Artist: SAMAEL
Title: Reign of Light
Homepage: SAMAEL
Label: REGAIN RECORDS
Nachdem die Schweizer SAMAEL ja schon ungeahnte Promotion durch den recht geglückten Film “Hellboy” erfahren haben (Der “Samael” war dort ein böses, unsterbliches Monster), begehen sie nun auch ihre musikalische Auferstehung. Bekanntlich wurde der langjährige Vertrag mit Century Media gelöst, um sich mehr künstlerische Freiheit zu verschaffen. Bei den Dortmundern liegen im übrigen noch einige ältere Aufnahmen von Vorph & Co., die unter dem Namen ERA ONE die eher elektronische Seite der Eidgenossen aufzeigen. Eine Art Abschiedsgeschenk, welches eventuell bald veröffentlicht wird. Man selber ließ sich auf keine Kompromisse mehr ein und gründete das eigene Label Galactical Records, welches in Europa von Regain vertrieben wird. Gespannte harrte ich der Dinge, die da aus dem Äther kommen würden...
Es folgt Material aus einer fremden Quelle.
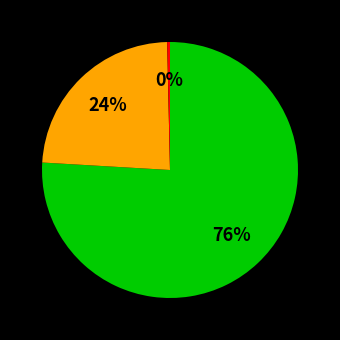

How many segments does this pie chart have?

3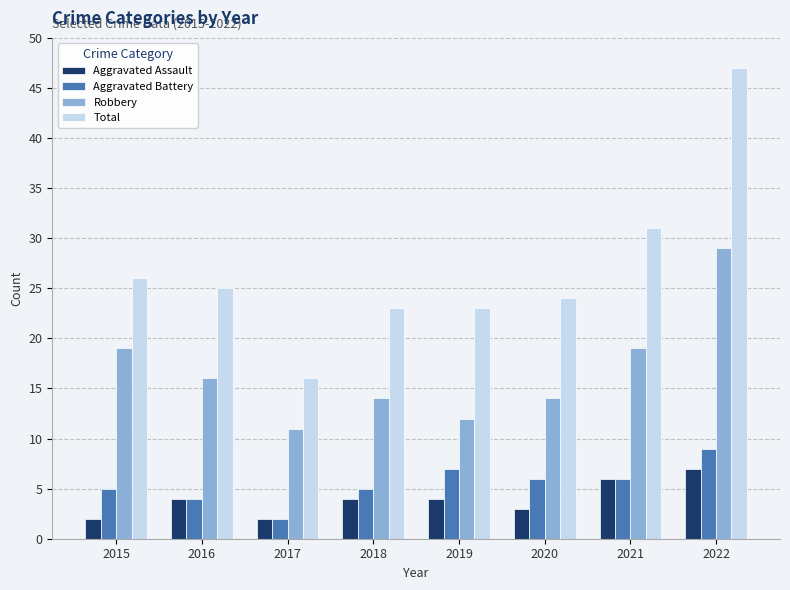

What is the sum of all Aggravated Battery values?

44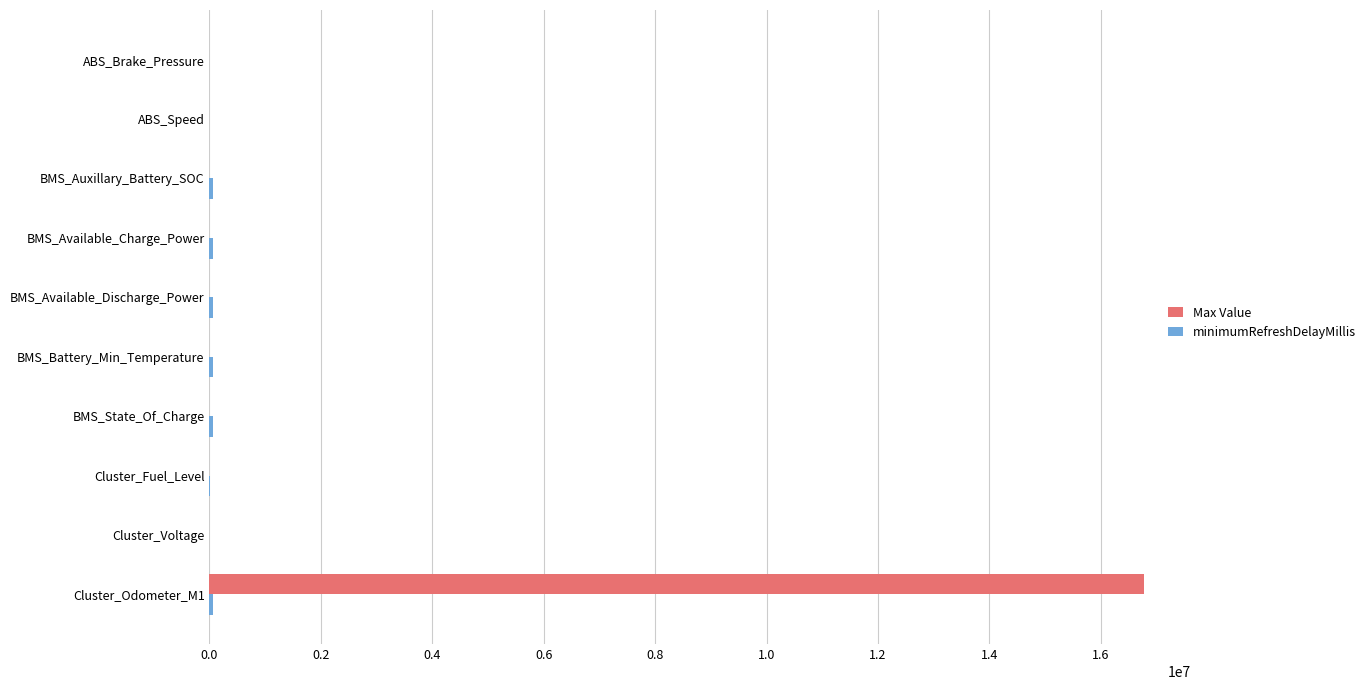

At which label is Max Value closest to 8388616?

ABS_Speed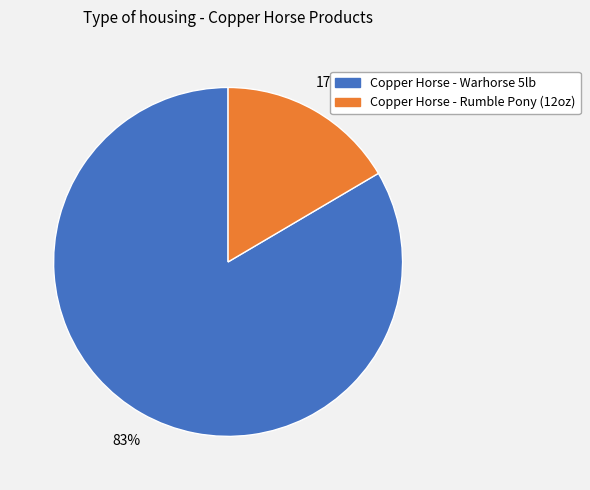

Is it true that Copper Horse - Rumble Pony (12oz) is 17% of the pie?

True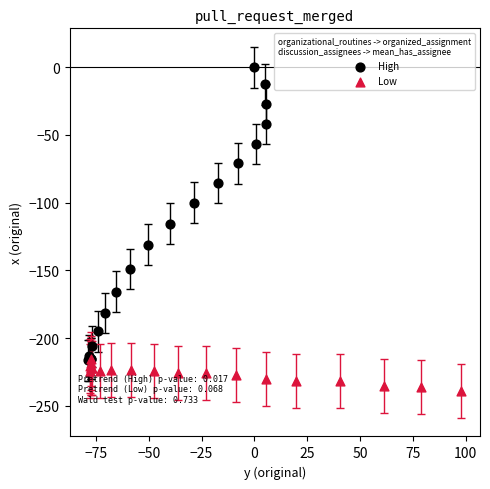

Which series reaches the maximum Y coordinate?

High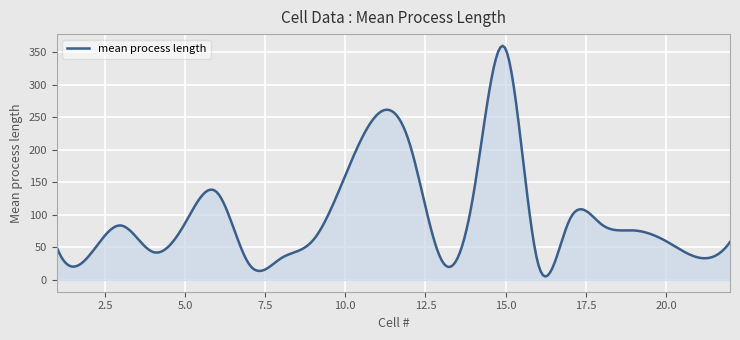

What is the greatest value displayed?

360.0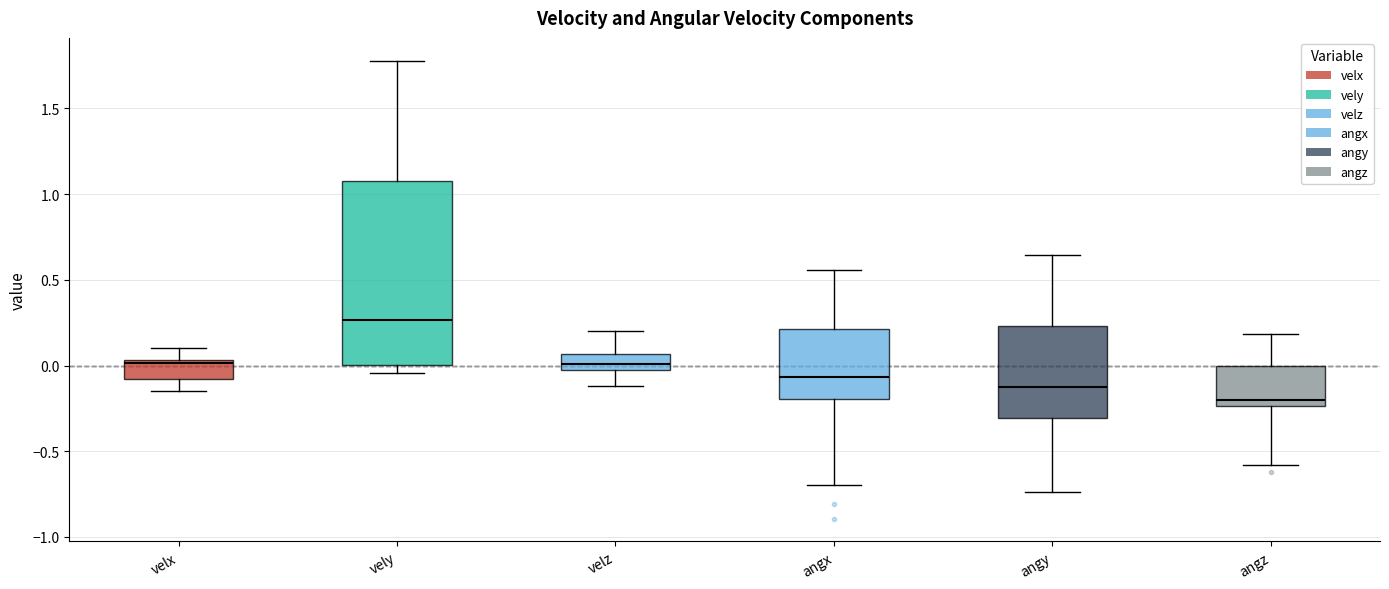

Where is the upper edge of the box for vely on the y-axis? The values are not printed on the chart, so give them approximately, as read against the axis.

1.10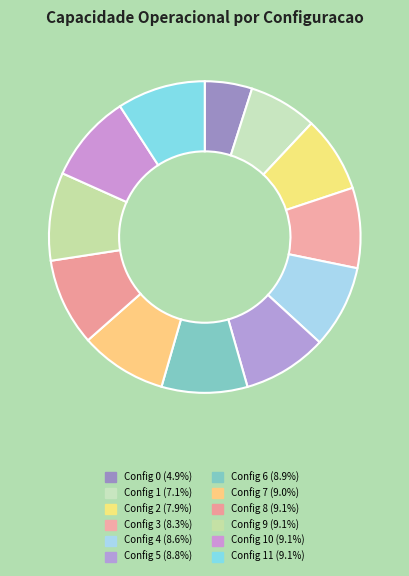

How many slices are in this pie chart?

12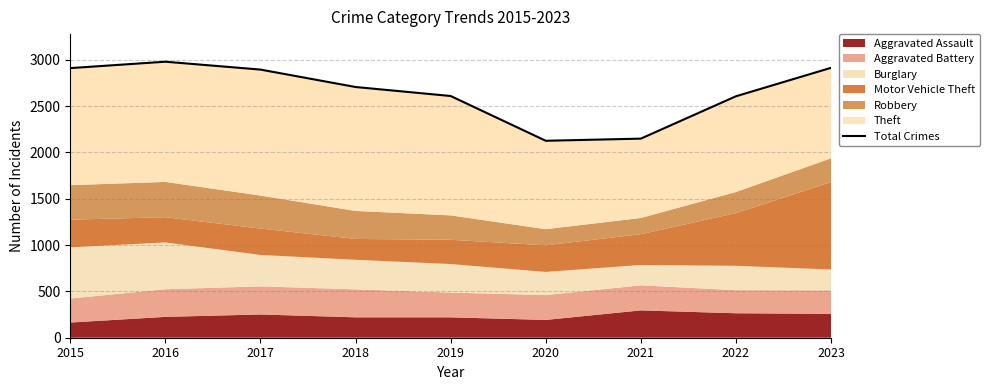

Is it true that the value at 2021 is 571?

False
Mit „Moongate“ geht es richtig fetzig los, Vorphs rhythmischer Sprechgesang besitzt sogar eine gewisse Rap-Attitude, so dass ich kurz in Sorge war, dass man nun auf die „Pop-Schiene“ setzen wolle. Aber dem ist nicht so, ganz im Gegenteil, die Gitarren fallen wieder aggressiver aus, Ergebnis der Produktion von Waldemar Sorychta, der ein Metaller durch und durch ist. Allerdings wirken SAMAEL anno 2004 nicht mehr so düster, was sich auch in den Texten widerspiegelt, die vorwiegend von Hoffnung, Sonne und Licht erzählen. Ausnahme: „On Earth”, dessen lyrische Seite aus der Aufzählung unzähliger Weltstädte besteht. Eine Art Verbrüderungsaufruf vom weitgereisten Bandkopf, der auch an ein paar Stellen eine orientalische Schlagseite mit einbaut („High above“). Nach mehrmaligem Hören kommt man zu dem Schluss, dass hier Härte, Melodie und sogar Tanzbarkeit eine gute Symbiose eingegangen sind. Mal geht man getragen zu Werke (das bombastische „Oriental Dawn“), dann wieder wird eine deutliche Vorliebe für LAIBACH erkennbar (z.B. „As the Sun“).
Ein sehr modernes und szeneübergreifendes Werk haben SAMAEL hier abgeliefert, welches über die gesamte Laufzeit keine Ausfälle zu verzeichnen hat. Demnächst in der Düsterdisco ihres Vertrauens und live zusammen mit den nicht übermäßig ähnlichen FLOWING TEARS.